I have installed a LAMP server on the Pi that will act as the back-end for the thermostat. Apache is used to serve requests over HTTP/S. A MySQL database was installed and is currently being used to log data from the thermostat and will be used as the backend database moving forward. PHPMyAdmin was also installed and I played around with some of the features of this tool. Next I would like to build some sort of API that can be used by smart home devices (Google Home/Amazon Alexa), mobile apps (iOS/Android), and websites to view the temperature data, set schedules, and set new temperatures.

I also wrote a Python program that interfaces with the MQTT broker. The script receives the data packet "currentTemp/setTemp/heating/battery" every 30 secs from the thermostat and writes it into a MySQL database for processing to be handeled by different back-end program., and controls the thermostat by sending ON or OFF signals. Incase the connection breaks(communication error), the ESP also has the capability to control the thermostat to meet the set temperature onboard.
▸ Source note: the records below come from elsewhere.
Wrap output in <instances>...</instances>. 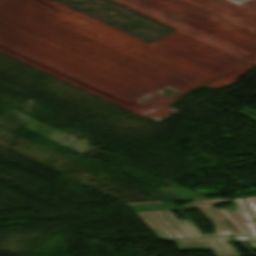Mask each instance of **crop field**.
Instances as JSON below:
<instances>
[{
	"label": "crop field",
	"instance_id": "crop-field-1",
	"mask_svg": "<svg viewBox=\"0 0 256 256\" xmlns=\"http://www.w3.org/2000/svg\"><path fill=\"white\" fill-rule=\"evenodd\" d=\"M143 222L161 239L178 243L180 250L210 249L203 239L177 240L173 234L186 238L202 237L187 221H179L170 210L177 209L174 203L130 206ZM167 227L169 230H164Z\"/></svg>",
	"mask_w": 256,
	"mask_h": 256
},
{
	"label": "crop field",
	"instance_id": "crop-field-2",
	"mask_svg": "<svg viewBox=\"0 0 256 256\" xmlns=\"http://www.w3.org/2000/svg\"><path fill=\"white\" fill-rule=\"evenodd\" d=\"M238 208L237 211L228 209L202 208V212L215 224V232L218 235L225 234L230 231L233 235L246 234V236L236 237L237 241L248 240L253 248L256 249V225L243 201V199H235ZM227 218L235 228H229L222 220Z\"/></svg>",
	"mask_w": 256,
	"mask_h": 256
},
{
	"label": "crop field",
	"instance_id": "crop-field-3",
	"mask_svg": "<svg viewBox=\"0 0 256 256\" xmlns=\"http://www.w3.org/2000/svg\"><path fill=\"white\" fill-rule=\"evenodd\" d=\"M207 241L220 256H239L235 249L227 242L229 237L208 238Z\"/></svg>",
	"mask_w": 256,
	"mask_h": 256
},
{
	"label": "crop field",
	"instance_id": "crop-field-4",
	"mask_svg": "<svg viewBox=\"0 0 256 256\" xmlns=\"http://www.w3.org/2000/svg\"><path fill=\"white\" fill-rule=\"evenodd\" d=\"M232 202V199H217V200H203V201H195L194 205L185 206L184 209L191 208H202V207H211V205H217L219 203Z\"/></svg>",
	"mask_w": 256,
	"mask_h": 256
},
{
	"label": "crop field",
	"instance_id": "crop-field-5",
	"mask_svg": "<svg viewBox=\"0 0 256 256\" xmlns=\"http://www.w3.org/2000/svg\"><path fill=\"white\" fill-rule=\"evenodd\" d=\"M255 219H256V197H252V198H245Z\"/></svg>",
	"mask_w": 256,
	"mask_h": 256
}]
</instances>
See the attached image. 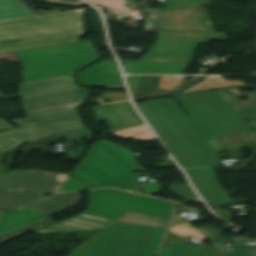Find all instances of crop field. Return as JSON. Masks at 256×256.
<instances>
[{"label":"crop field","instance_id":"obj_50","mask_svg":"<svg viewBox=\"0 0 256 256\" xmlns=\"http://www.w3.org/2000/svg\"><path fill=\"white\" fill-rule=\"evenodd\" d=\"M249 125H251L254 129H256V121L247 122Z\"/></svg>","mask_w":256,"mask_h":256},{"label":"crop field","instance_id":"obj_18","mask_svg":"<svg viewBox=\"0 0 256 256\" xmlns=\"http://www.w3.org/2000/svg\"><path fill=\"white\" fill-rule=\"evenodd\" d=\"M48 218L30 206L22 211H4L0 220V236Z\"/></svg>","mask_w":256,"mask_h":256},{"label":"crop field","instance_id":"obj_8","mask_svg":"<svg viewBox=\"0 0 256 256\" xmlns=\"http://www.w3.org/2000/svg\"><path fill=\"white\" fill-rule=\"evenodd\" d=\"M66 181L57 174L12 171L0 174V208H18L60 190Z\"/></svg>","mask_w":256,"mask_h":256},{"label":"crop field","instance_id":"obj_30","mask_svg":"<svg viewBox=\"0 0 256 256\" xmlns=\"http://www.w3.org/2000/svg\"><path fill=\"white\" fill-rule=\"evenodd\" d=\"M189 224L190 223L186 222V223L176 225L171 229V231L178 233L180 235H183L187 238H189L190 236H193V237L208 240L196 227L191 228Z\"/></svg>","mask_w":256,"mask_h":256},{"label":"crop field","instance_id":"obj_20","mask_svg":"<svg viewBox=\"0 0 256 256\" xmlns=\"http://www.w3.org/2000/svg\"><path fill=\"white\" fill-rule=\"evenodd\" d=\"M80 202V195L78 192L61 193L49 199L33 204L43 212L52 216L62 211L68 210L77 206Z\"/></svg>","mask_w":256,"mask_h":256},{"label":"crop field","instance_id":"obj_25","mask_svg":"<svg viewBox=\"0 0 256 256\" xmlns=\"http://www.w3.org/2000/svg\"><path fill=\"white\" fill-rule=\"evenodd\" d=\"M30 10L26 6L0 9V22L36 16Z\"/></svg>","mask_w":256,"mask_h":256},{"label":"crop field","instance_id":"obj_13","mask_svg":"<svg viewBox=\"0 0 256 256\" xmlns=\"http://www.w3.org/2000/svg\"><path fill=\"white\" fill-rule=\"evenodd\" d=\"M82 86H125L116 61L102 60L79 73Z\"/></svg>","mask_w":256,"mask_h":256},{"label":"crop field","instance_id":"obj_9","mask_svg":"<svg viewBox=\"0 0 256 256\" xmlns=\"http://www.w3.org/2000/svg\"><path fill=\"white\" fill-rule=\"evenodd\" d=\"M228 40L225 34L158 33L156 43L141 60L189 61L199 44Z\"/></svg>","mask_w":256,"mask_h":256},{"label":"crop field","instance_id":"obj_44","mask_svg":"<svg viewBox=\"0 0 256 256\" xmlns=\"http://www.w3.org/2000/svg\"><path fill=\"white\" fill-rule=\"evenodd\" d=\"M165 243L186 244V240L169 232Z\"/></svg>","mask_w":256,"mask_h":256},{"label":"crop field","instance_id":"obj_43","mask_svg":"<svg viewBox=\"0 0 256 256\" xmlns=\"http://www.w3.org/2000/svg\"><path fill=\"white\" fill-rule=\"evenodd\" d=\"M36 1L60 3V4L72 5V6H78V5H81V4H85L81 0H36Z\"/></svg>","mask_w":256,"mask_h":256},{"label":"crop field","instance_id":"obj_29","mask_svg":"<svg viewBox=\"0 0 256 256\" xmlns=\"http://www.w3.org/2000/svg\"><path fill=\"white\" fill-rule=\"evenodd\" d=\"M58 139H60V138L58 136L54 135V136L36 141V142H34L30 145H27L19 150L26 153V152H30V151L39 149L41 152L46 154V153L53 152V151L51 149H49L48 147H46L45 145H47L53 141H56Z\"/></svg>","mask_w":256,"mask_h":256},{"label":"crop field","instance_id":"obj_1","mask_svg":"<svg viewBox=\"0 0 256 256\" xmlns=\"http://www.w3.org/2000/svg\"><path fill=\"white\" fill-rule=\"evenodd\" d=\"M154 99L137 104L168 149L206 143L205 139L252 130L214 91Z\"/></svg>","mask_w":256,"mask_h":256},{"label":"crop field","instance_id":"obj_5","mask_svg":"<svg viewBox=\"0 0 256 256\" xmlns=\"http://www.w3.org/2000/svg\"><path fill=\"white\" fill-rule=\"evenodd\" d=\"M164 231L114 223L72 256H155Z\"/></svg>","mask_w":256,"mask_h":256},{"label":"crop field","instance_id":"obj_10","mask_svg":"<svg viewBox=\"0 0 256 256\" xmlns=\"http://www.w3.org/2000/svg\"><path fill=\"white\" fill-rule=\"evenodd\" d=\"M148 14L146 31L213 32L206 24V12L197 11L196 6L155 9Z\"/></svg>","mask_w":256,"mask_h":256},{"label":"crop field","instance_id":"obj_23","mask_svg":"<svg viewBox=\"0 0 256 256\" xmlns=\"http://www.w3.org/2000/svg\"><path fill=\"white\" fill-rule=\"evenodd\" d=\"M119 220L133 222V223H139V224H145V225H151V226H157V227H163V228L167 227V224L169 221L167 219L149 216V215L136 213V212H132V211H129L127 214H125Z\"/></svg>","mask_w":256,"mask_h":256},{"label":"crop field","instance_id":"obj_39","mask_svg":"<svg viewBox=\"0 0 256 256\" xmlns=\"http://www.w3.org/2000/svg\"><path fill=\"white\" fill-rule=\"evenodd\" d=\"M81 189H87L85 185H83L80 181H78L76 178L72 177L65 185L61 188L60 191H69V190H81Z\"/></svg>","mask_w":256,"mask_h":256},{"label":"crop field","instance_id":"obj_26","mask_svg":"<svg viewBox=\"0 0 256 256\" xmlns=\"http://www.w3.org/2000/svg\"><path fill=\"white\" fill-rule=\"evenodd\" d=\"M230 86H232L231 82H228V81L222 79L221 77H208L203 82L192 86L184 93L208 90V89L223 88V87H230Z\"/></svg>","mask_w":256,"mask_h":256},{"label":"crop field","instance_id":"obj_3","mask_svg":"<svg viewBox=\"0 0 256 256\" xmlns=\"http://www.w3.org/2000/svg\"><path fill=\"white\" fill-rule=\"evenodd\" d=\"M134 154L106 140L91 149L73 176L89 186V189L115 187L134 191L140 186L133 181V172L145 170L133 159Z\"/></svg>","mask_w":256,"mask_h":256},{"label":"crop field","instance_id":"obj_28","mask_svg":"<svg viewBox=\"0 0 256 256\" xmlns=\"http://www.w3.org/2000/svg\"><path fill=\"white\" fill-rule=\"evenodd\" d=\"M52 223H55V221L50 217V218L45 219L43 221H40L38 223L32 224L30 226L24 227L22 229H19L17 231L12 232V233L1 236L0 237V243H3L5 241H8V240L13 239L15 237H18V236H20L22 234H25V233L33 230V229H36V228H39V227H42V226H45V225H49V224H52Z\"/></svg>","mask_w":256,"mask_h":256},{"label":"crop field","instance_id":"obj_21","mask_svg":"<svg viewBox=\"0 0 256 256\" xmlns=\"http://www.w3.org/2000/svg\"><path fill=\"white\" fill-rule=\"evenodd\" d=\"M28 117L29 118L13 120V122L21 127H26L81 120L76 109L30 115Z\"/></svg>","mask_w":256,"mask_h":256},{"label":"crop field","instance_id":"obj_2","mask_svg":"<svg viewBox=\"0 0 256 256\" xmlns=\"http://www.w3.org/2000/svg\"><path fill=\"white\" fill-rule=\"evenodd\" d=\"M84 10L0 24V53L71 42L85 34Z\"/></svg>","mask_w":256,"mask_h":256},{"label":"crop field","instance_id":"obj_14","mask_svg":"<svg viewBox=\"0 0 256 256\" xmlns=\"http://www.w3.org/2000/svg\"><path fill=\"white\" fill-rule=\"evenodd\" d=\"M110 222L112 221L79 214L77 216L66 219L59 223L34 230L30 233H34L38 235H46V234H57V233H67V232L101 230L105 226H107Z\"/></svg>","mask_w":256,"mask_h":256},{"label":"crop field","instance_id":"obj_6","mask_svg":"<svg viewBox=\"0 0 256 256\" xmlns=\"http://www.w3.org/2000/svg\"><path fill=\"white\" fill-rule=\"evenodd\" d=\"M89 92L75 84L74 75L20 85L27 115L77 108Z\"/></svg>","mask_w":256,"mask_h":256},{"label":"crop field","instance_id":"obj_38","mask_svg":"<svg viewBox=\"0 0 256 256\" xmlns=\"http://www.w3.org/2000/svg\"><path fill=\"white\" fill-rule=\"evenodd\" d=\"M86 149V146L83 145L70 147L68 148L67 157L65 159L79 160L83 153L86 151Z\"/></svg>","mask_w":256,"mask_h":256},{"label":"crop field","instance_id":"obj_12","mask_svg":"<svg viewBox=\"0 0 256 256\" xmlns=\"http://www.w3.org/2000/svg\"><path fill=\"white\" fill-rule=\"evenodd\" d=\"M92 108L98 124L102 120H106L111 126L112 129L107 130V133L143 124V121L133 109L130 102L100 105Z\"/></svg>","mask_w":256,"mask_h":256},{"label":"crop field","instance_id":"obj_32","mask_svg":"<svg viewBox=\"0 0 256 256\" xmlns=\"http://www.w3.org/2000/svg\"><path fill=\"white\" fill-rule=\"evenodd\" d=\"M172 191L176 192L186 201L197 199L195 192L191 188L190 184L187 185H171L170 188Z\"/></svg>","mask_w":256,"mask_h":256},{"label":"crop field","instance_id":"obj_17","mask_svg":"<svg viewBox=\"0 0 256 256\" xmlns=\"http://www.w3.org/2000/svg\"><path fill=\"white\" fill-rule=\"evenodd\" d=\"M50 134L53 133L42 126L6 130L0 133V152L6 153L8 149L21 145L22 141L31 143Z\"/></svg>","mask_w":256,"mask_h":256},{"label":"crop field","instance_id":"obj_47","mask_svg":"<svg viewBox=\"0 0 256 256\" xmlns=\"http://www.w3.org/2000/svg\"><path fill=\"white\" fill-rule=\"evenodd\" d=\"M24 4H23V2H18V1H13V0H0V8L21 6Z\"/></svg>","mask_w":256,"mask_h":256},{"label":"crop field","instance_id":"obj_46","mask_svg":"<svg viewBox=\"0 0 256 256\" xmlns=\"http://www.w3.org/2000/svg\"><path fill=\"white\" fill-rule=\"evenodd\" d=\"M6 154H0V172H4V173H8L9 170H10V167H11V164L13 162V159H14V156L13 154H10L9 158H8V161H9V165L7 167V169H3L4 166L1 164L4 157H5Z\"/></svg>","mask_w":256,"mask_h":256},{"label":"crop field","instance_id":"obj_36","mask_svg":"<svg viewBox=\"0 0 256 256\" xmlns=\"http://www.w3.org/2000/svg\"><path fill=\"white\" fill-rule=\"evenodd\" d=\"M83 126L84 125L82 124V121H78V122L46 125L44 127H46L47 129H49L50 131H52L54 133H57V132H61V131H66V130H70V129H74V128L83 127Z\"/></svg>","mask_w":256,"mask_h":256},{"label":"crop field","instance_id":"obj_31","mask_svg":"<svg viewBox=\"0 0 256 256\" xmlns=\"http://www.w3.org/2000/svg\"><path fill=\"white\" fill-rule=\"evenodd\" d=\"M61 138H66L69 143L90 138V132L86 129H78L69 132L56 134Z\"/></svg>","mask_w":256,"mask_h":256},{"label":"crop field","instance_id":"obj_49","mask_svg":"<svg viewBox=\"0 0 256 256\" xmlns=\"http://www.w3.org/2000/svg\"><path fill=\"white\" fill-rule=\"evenodd\" d=\"M0 97L4 98V99H8V98H16V97H21L20 94H17V95H13V96H8V97H5L3 94L0 93Z\"/></svg>","mask_w":256,"mask_h":256},{"label":"crop field","instance_id":"obj_27","mask_svg":"<svg viewBox=\"0 0 256 256\" xmlns=\"http://www.w3.org/2000/svg\"><path fill=\"white\" fill-rule=\"evenodd\" d=\"M115 135L119 137L129 136L130 138L137 140H156L146 125L116 132Z\"/></svg>","mask_w":256,"mask_h":256},{"label":"crop field","instance_id":"obj_51","mask_svg":"<svg viewBox=\"0 0 256 256\" xmlns=\"http://www.w3.org/2000/svg\"><path fill=\"white\" fill-rule=\"evenodd\" d=\"M2 212H3V211H0V217H1Z\"/></svg>","mask_w":256,"mask_h":256},{"label":"crop field","instance_id":"obj_37","mask_svg":"<svg viewBox=\"0 0 256 256\" xmlns=\"http://www.w3.org/2000/svg\"><path fill=\"white\" fill-rule=\"evenodd\" d=\"M210 241L225 237L221 233V229L212 227V226H204V227H197Z\"/></svg>","mask_w":256,"mask_h":256},{"label":"crop field","instance_id":"obj_40","mask_svg":"<svg viewBox=\"0 0 256 256\" xmlns=\"http://www.w3.org/2000/svg\"><path fill=\"white\" fill-rule=\"evenodd\" d=\"M126 78L130 88V92H137L138 87L142 81V76H127Z\"/></svg>","mask_w":256,"mask_h":256},{"label":"crop field","instance_id":"obj_16","mask_svg":"<svg viewBox=\"0 0 256 256\" xmlns=\"http://www.w3.org/2000/svg\"><path fill=\"white\" fill-rule=\"evenodd\" d=\"M186 62L124 61L125 74H183Z\"/></svg>","mask_w":256,"mask_h":256},{"label":"crop field","instance_id":"obj_42","mask_svg":"<svg viewBox=\"0 0 256 256\" xmlns=\"http://www.w3.org/2000/svg\"><path fill=\"white\" fill-rule=\"evenodd\" d=\"M143 188L145 189L147 195L154 194L159 192L162 188L158 185L157 182L153 183H145L142 184Z\"/></svg>","mask_w":256,"mask_h":256},{"label":"crop field","instance_id":"obj_33","mask_svg":"<svg viewBox=\"0 0 256 256\" xmlns=\"http://www.w3.org/2000/svg\"><path fill=\"white\" fill-rule=\"evenodd\" d=\"M88 1L113 11H119V10L125 9V0H88Z\"/></svg>","mask_w":256,"mask_h":256},{"label":"crop field","instance_id":"obj_48","mask_svg":"<svg viewBox=\"0 0 256 256\" xmlns=\"http://www.w3.org/2000/svg\"><path fill=\"white\" fill-rule=\"evenodd\" d=\"M14 127H12L10 124H8L6 121H4L3 119H0V130H4V129H12Z\"/></svg>","mask_w":256,"mask_h":256},{"label":"crop field","instance_id":"obj_19","mask_svg":"<svg viewBox=\"0 0 256 256\" xmlns=\"http://www.w3.org/2000/svg\"><path fill=\"white\" fill-rule=\"evenodd\" d=\"M239 87L216 91L230 106H232L246 121L256 120V90L237 95L232 90ZM246 96L249 100L241 102L238 98Z\"/></svg>","mask_w":256,"mask_h":256},{"label":"crop field","instance_id":"obj_15","mask_svg":"<svg viewBox=\"0 0 256 256\" xmlns=\"http://www.w3.org/2000/svg\"><path fill=\"white\" fill-rule=\"evenodd\" d=\"M170 151L182 167L218 166L220 163L208 144L172 149Z\"/></svg>","mask_w":256,"mask_h":256},{"label":"crop field","instance_id":"obj_35","mask_svg":"<svg viewBox=\"0 0 256 256\" xmlns=\"http://www.w3.org/2000/svg\"><path fill=\"white\" fill-rule=\"evenodd\" d=\"M183 80V76H161L159 88L173 90Z\"/></svg>","mask_w":256,"mask_h":256},{"label":"crop field","instance_id":"obj_41","mask_svg":"<svg viewBox=\"0 0 256 256\" xmlns=\"http://www.w3.org/2000/svg\"><path fill=\"white\" fill-rule=\"evenodd\" d=\"M203 256H225L215 245L204 246Z\"/></svg>","mask_w":256,"mask_h":256},{"label":"crop field","instance_id":"obj_24","mask_svg":"<svg viewBox=\"0 0 256 256\" xmlns=\"http://www.w3.org/2000/svg\"><path fill=\"white\" fill-rule=\"evenodd\" d=\"M202 245H165L161 256H201Z\"/></svg>","mask_w":256,"mask_h":256},{"label":"crop field","instance_id":"obj_7","mask_svg":"<svg viewBox=\"0 0 256 256\" xmlns=\"http://www.w3.org/2000/svg\"><path fill=\"white\" fill-rule=\"evenodd\" d=\"M176 205L178 203L105 189L90 191V207L85 213L118 220L132 210L169 219Z\"/></svg>","mask_w":256,"mask_h":256},{"label":"crop field","instance_id":"obj_11","mask_svg":"<svg viewBox=\"0 0 256 256\" xmlns=\"http://www.w3.org/2000/svg\"><path fill=\"white\" fill-rule=\"evenodd\" d=\"M185 170L210 207L230 206L232 200L218 182L213 168Z\"/></svg>","mask_w":256,"mask_h":256},{"label":"crop field","instance_id":"obj_4","mask_svg":"<svg viewBox=\"0 0 256 256\" xmlns=\"http://www.w3.org/2000/svg\"><path fill=\"white\" fill-rule=\"evenodd\" d=\"M17 53L24 68L22 82L72 75L102 57L95 50L91 40L22 50Z\"/></svg>","mask_w":256,"mask_h":256},{"label":"crop field","instance_id":"obj_45","mask_svg":"<svg viewBox=\"0 0 256 256\" xmlns=\"http://www.w3.org/2000/svg\"><path fill=\"white\" fill-rule=\"evenodd\" d=\"M217 215L223 219H225L226 221L230 222L232 221L233 218V213L231 210H214Z\"/></svg>","mask_w":256,"mask_h":256},{"label":"crop field","instance_id":"obj_22","mask_svg":"<svg viewBox=\"0 0 256 256\" xmlns=\"http://www.w3.org/2000/svg\"><path fill=\"white\" fill-rule=\"evenodd\" d=\"M246 236H233L213 242L226 256H256V246H247ZM232 242V246L226 243Z\"/></svg>","mask_w":256,"mask_h":256},{"label":"crop field","instance_id":"obj_34","mask_svg":"<svg viewBox=\"0 0 256 256\" xmlns=\"http://www.w3.org/2000/svg\"><path fill=\"white\" fill-rule=\"evenodd\" d=\"M165 7L189 6L210 3L209 0H160Z\"/></svg>","mask_w":256,"mask_h":256}]
</instances>
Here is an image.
Finally I started to play around with the Flask framework in Python for building a website for the thermostat. The stack for this project is already bigger than I thought it would get and there is still lots to do!

I finally finished a new version of firmware to run the ESP8266 microcontroller. Here are some of the features I use to improve power efficiency:

• Not using a DHCP connection and using a static IP instead. This allows the ESP8266 to connect to WiFi quicker.
• Stopping the default functionality of writing connection details to flash memory. This saves 1.2 seconds.
• Storing the channel number (BSSID) so the ESP8266 does not need to scan for a network. This is done by saving the data in a struct and saving the data into RTC memory. Then on connection it checks if the data is correct and attempts to connect. If after 100 tries with no connection it will not use the stored BSSID data and scan. If after 600 tries the chip will go back into deep sleep.
• Only turning WiFi radio when I need to. This is just long enough to transmit current temperature data and listen for any incoming messages.
• When waking from deep sleep, I bypassed the default setting and keep the WiFi radio shut down until I need it to be on.

Unfortunately I did not benchmark the power use before the update to verify my new design, however moving forward power usage and battery life will be tracked for future improvements.

I have decided to keep track of my progress here in this section. Enjoy my first entry: Today I set up a Raspberry Pi to act as the MQTT broker for the thermostat. First, I used ssh to connect to the Pi and give it a static IP so that my routers DHCP does not change it. This ensures all devices on the MQTT network always find the broker. Then I downloaded a MQTT broker onto the Pi and configured it to start up automatically on boot. After some testing with a MQTT client and the thermostat I verified it was working correctly. Next steps are to set up a SQL server on the Pi to log data and to set up a python flask powered webserver for displaying the data.